** Data for processing **

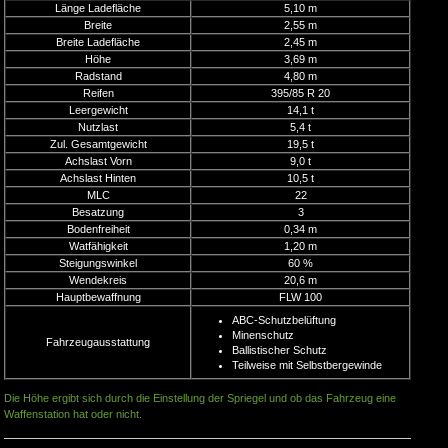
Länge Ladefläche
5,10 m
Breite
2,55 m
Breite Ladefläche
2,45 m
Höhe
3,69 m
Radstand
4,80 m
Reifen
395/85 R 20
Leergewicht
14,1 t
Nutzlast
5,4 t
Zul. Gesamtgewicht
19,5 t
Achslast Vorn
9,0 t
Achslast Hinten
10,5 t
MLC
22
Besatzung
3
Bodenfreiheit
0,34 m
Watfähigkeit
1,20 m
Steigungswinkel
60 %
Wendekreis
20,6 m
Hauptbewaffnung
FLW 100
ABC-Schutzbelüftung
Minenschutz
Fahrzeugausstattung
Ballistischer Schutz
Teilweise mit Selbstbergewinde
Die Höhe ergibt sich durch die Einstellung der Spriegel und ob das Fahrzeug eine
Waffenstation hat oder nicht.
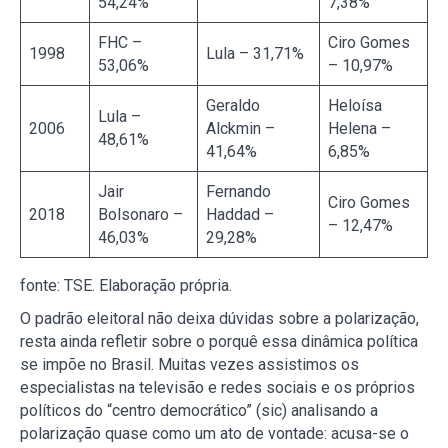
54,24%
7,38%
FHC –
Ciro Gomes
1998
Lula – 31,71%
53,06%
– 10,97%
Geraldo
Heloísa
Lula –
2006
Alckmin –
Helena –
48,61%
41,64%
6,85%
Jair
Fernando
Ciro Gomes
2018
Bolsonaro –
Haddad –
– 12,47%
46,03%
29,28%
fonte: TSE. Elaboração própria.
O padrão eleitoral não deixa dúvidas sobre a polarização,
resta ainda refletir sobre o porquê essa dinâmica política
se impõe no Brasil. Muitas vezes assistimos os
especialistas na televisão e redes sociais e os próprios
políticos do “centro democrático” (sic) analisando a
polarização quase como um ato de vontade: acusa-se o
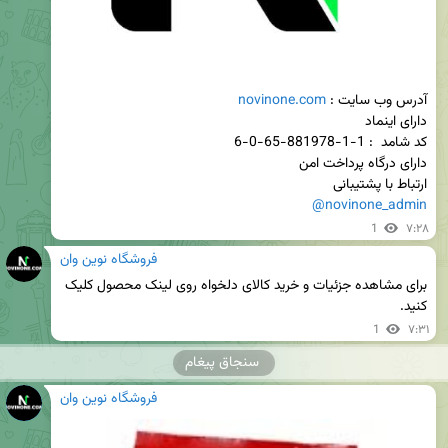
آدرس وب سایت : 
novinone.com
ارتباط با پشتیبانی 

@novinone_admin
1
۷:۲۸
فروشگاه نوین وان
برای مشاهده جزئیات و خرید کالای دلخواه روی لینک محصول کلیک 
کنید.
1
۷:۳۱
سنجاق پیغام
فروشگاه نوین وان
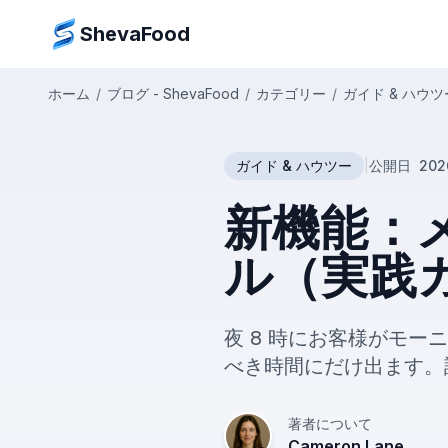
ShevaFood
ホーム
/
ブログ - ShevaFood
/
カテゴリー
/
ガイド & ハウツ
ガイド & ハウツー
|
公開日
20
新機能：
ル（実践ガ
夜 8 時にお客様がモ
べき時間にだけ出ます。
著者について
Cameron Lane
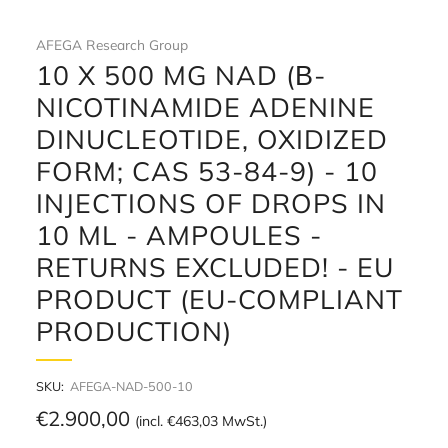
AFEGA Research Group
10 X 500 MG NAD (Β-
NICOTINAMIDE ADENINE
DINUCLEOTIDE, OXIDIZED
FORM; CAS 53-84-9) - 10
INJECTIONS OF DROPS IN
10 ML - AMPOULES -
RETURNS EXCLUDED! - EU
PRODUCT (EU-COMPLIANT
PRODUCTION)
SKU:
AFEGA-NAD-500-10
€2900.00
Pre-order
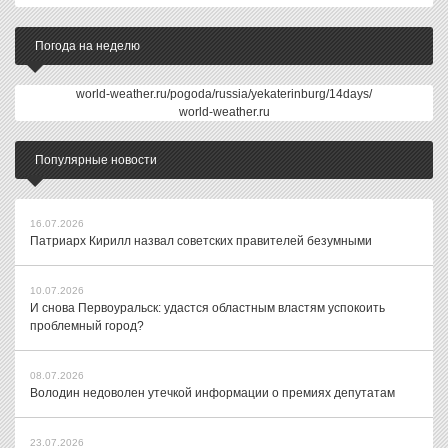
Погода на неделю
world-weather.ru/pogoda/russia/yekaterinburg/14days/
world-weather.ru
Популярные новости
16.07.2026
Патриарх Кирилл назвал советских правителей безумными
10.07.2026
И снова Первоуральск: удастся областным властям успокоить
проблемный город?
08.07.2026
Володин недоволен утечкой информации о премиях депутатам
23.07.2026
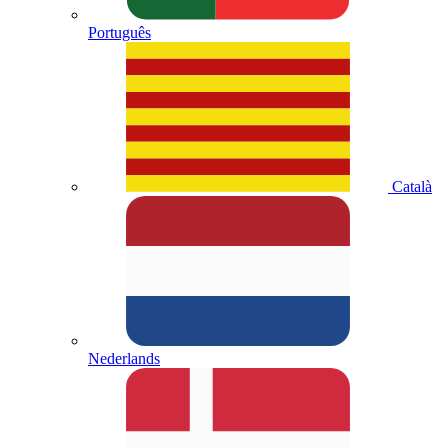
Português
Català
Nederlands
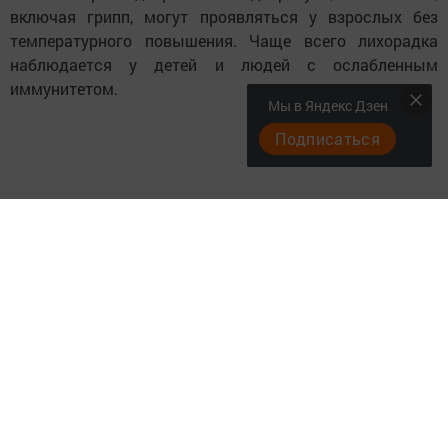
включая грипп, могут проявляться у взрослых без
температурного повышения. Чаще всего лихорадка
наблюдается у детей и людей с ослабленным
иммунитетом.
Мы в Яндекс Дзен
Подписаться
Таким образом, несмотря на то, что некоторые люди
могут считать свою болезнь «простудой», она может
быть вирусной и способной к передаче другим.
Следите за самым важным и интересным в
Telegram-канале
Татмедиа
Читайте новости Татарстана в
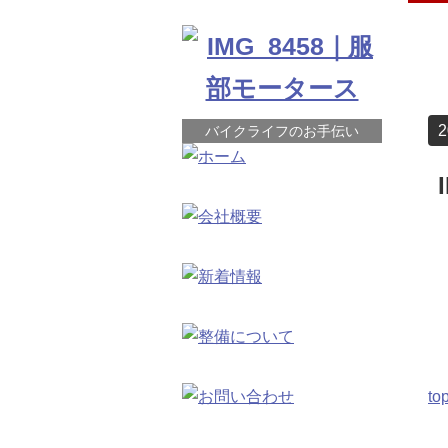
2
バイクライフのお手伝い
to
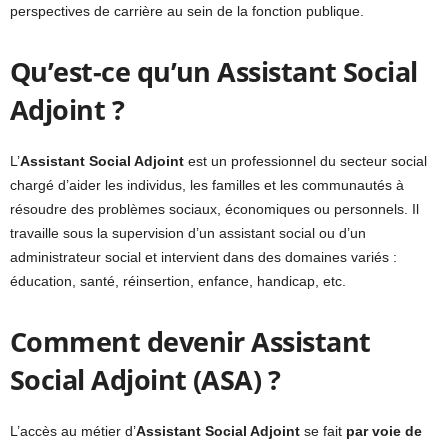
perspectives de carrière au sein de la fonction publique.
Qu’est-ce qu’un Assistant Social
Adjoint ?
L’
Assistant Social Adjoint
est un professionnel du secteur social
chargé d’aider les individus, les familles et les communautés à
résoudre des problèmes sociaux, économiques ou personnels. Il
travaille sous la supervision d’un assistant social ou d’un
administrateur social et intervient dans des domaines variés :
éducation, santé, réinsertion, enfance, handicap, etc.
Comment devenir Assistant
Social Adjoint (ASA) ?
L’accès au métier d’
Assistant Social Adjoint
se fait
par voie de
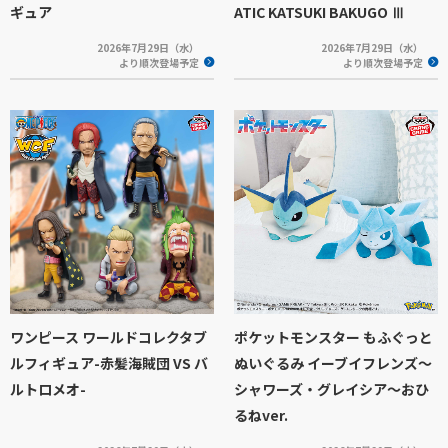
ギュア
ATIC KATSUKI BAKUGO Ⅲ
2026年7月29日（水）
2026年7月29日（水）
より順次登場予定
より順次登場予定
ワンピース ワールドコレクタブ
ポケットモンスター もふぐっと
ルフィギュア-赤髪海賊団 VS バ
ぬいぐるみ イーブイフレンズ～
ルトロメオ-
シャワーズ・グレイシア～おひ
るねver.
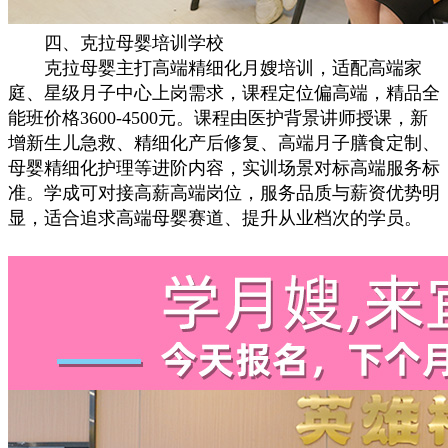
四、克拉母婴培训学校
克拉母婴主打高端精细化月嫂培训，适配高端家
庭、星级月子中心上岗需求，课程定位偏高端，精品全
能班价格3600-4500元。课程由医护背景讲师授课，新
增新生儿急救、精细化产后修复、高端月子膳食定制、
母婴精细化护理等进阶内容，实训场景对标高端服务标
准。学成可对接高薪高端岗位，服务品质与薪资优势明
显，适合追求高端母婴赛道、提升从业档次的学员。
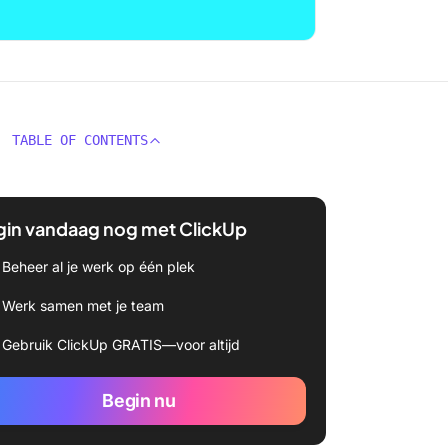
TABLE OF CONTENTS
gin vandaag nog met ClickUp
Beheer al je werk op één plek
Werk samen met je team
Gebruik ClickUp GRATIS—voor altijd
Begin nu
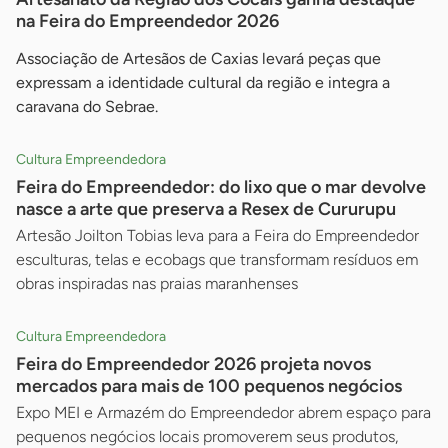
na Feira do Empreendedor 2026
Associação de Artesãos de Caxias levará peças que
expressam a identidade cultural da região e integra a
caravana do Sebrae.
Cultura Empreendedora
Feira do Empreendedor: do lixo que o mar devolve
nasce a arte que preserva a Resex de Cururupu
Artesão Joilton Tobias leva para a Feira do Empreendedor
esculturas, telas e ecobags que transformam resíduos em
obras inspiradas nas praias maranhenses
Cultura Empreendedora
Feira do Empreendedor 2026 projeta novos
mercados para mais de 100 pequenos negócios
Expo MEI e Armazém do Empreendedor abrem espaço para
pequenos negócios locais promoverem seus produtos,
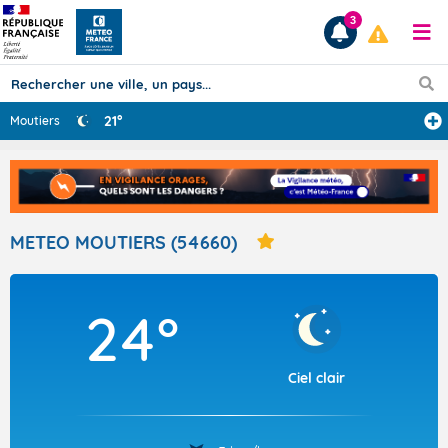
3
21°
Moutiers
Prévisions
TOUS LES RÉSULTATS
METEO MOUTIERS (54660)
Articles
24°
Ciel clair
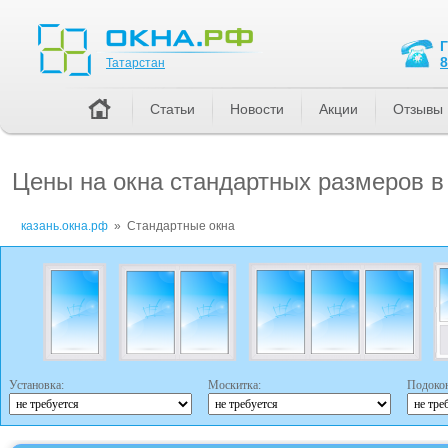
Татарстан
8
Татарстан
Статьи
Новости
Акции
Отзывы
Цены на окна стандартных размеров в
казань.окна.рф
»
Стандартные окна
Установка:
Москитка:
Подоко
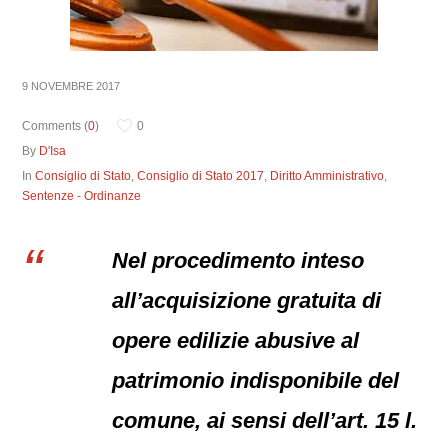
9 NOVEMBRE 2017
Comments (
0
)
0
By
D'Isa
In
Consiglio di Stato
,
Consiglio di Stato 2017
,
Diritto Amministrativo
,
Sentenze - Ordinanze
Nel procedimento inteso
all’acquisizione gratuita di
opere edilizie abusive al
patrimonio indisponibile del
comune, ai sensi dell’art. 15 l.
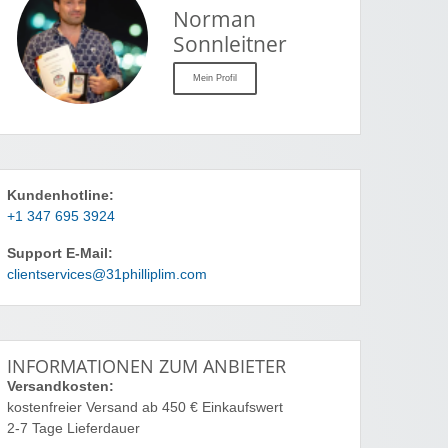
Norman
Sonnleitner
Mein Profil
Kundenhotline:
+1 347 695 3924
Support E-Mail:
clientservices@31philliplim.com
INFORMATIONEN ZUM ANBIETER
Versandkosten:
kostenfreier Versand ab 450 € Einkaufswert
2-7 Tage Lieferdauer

** Instructions for the task **
Please reproduce the rows from their beginning up to and including the line with "Waffenstation hat oder nicht.", leaving the pictures out of your answer.

** Your response **
Länge Ladefläche
5,10 m
Breite
2,55 m
Breite Ladefläche
2,45 m
Höhe
3,69 m
Radstand
4,80 m
Reifen
395/85 R 20
Leergewicht
14,1 t
Nutzlast
5,4 t
Zul. Gesamtgewicht
19,5 t
Achslast Vorn
9,0 t
Achslast Hinten
10,5 t
MLC
22
Besatzung
3
Bodenfreiheit
0,34 m
Watfähigkeit
1,20 m
Steigungswinkel
60 %
Wendekreis
20,6 m
Hauptbewaffnung
FLW 100
ABC-Schutzbelüftung
Minenschutz
Fahrzeugausstattung
Ballistischer Schutz
Teilweise mit Selbstbergewinde
Die Höhe ergibt sich durch die Einstellung der Spriegel und ob das Fahrzeug eine
Waffenstation hat oder nicht.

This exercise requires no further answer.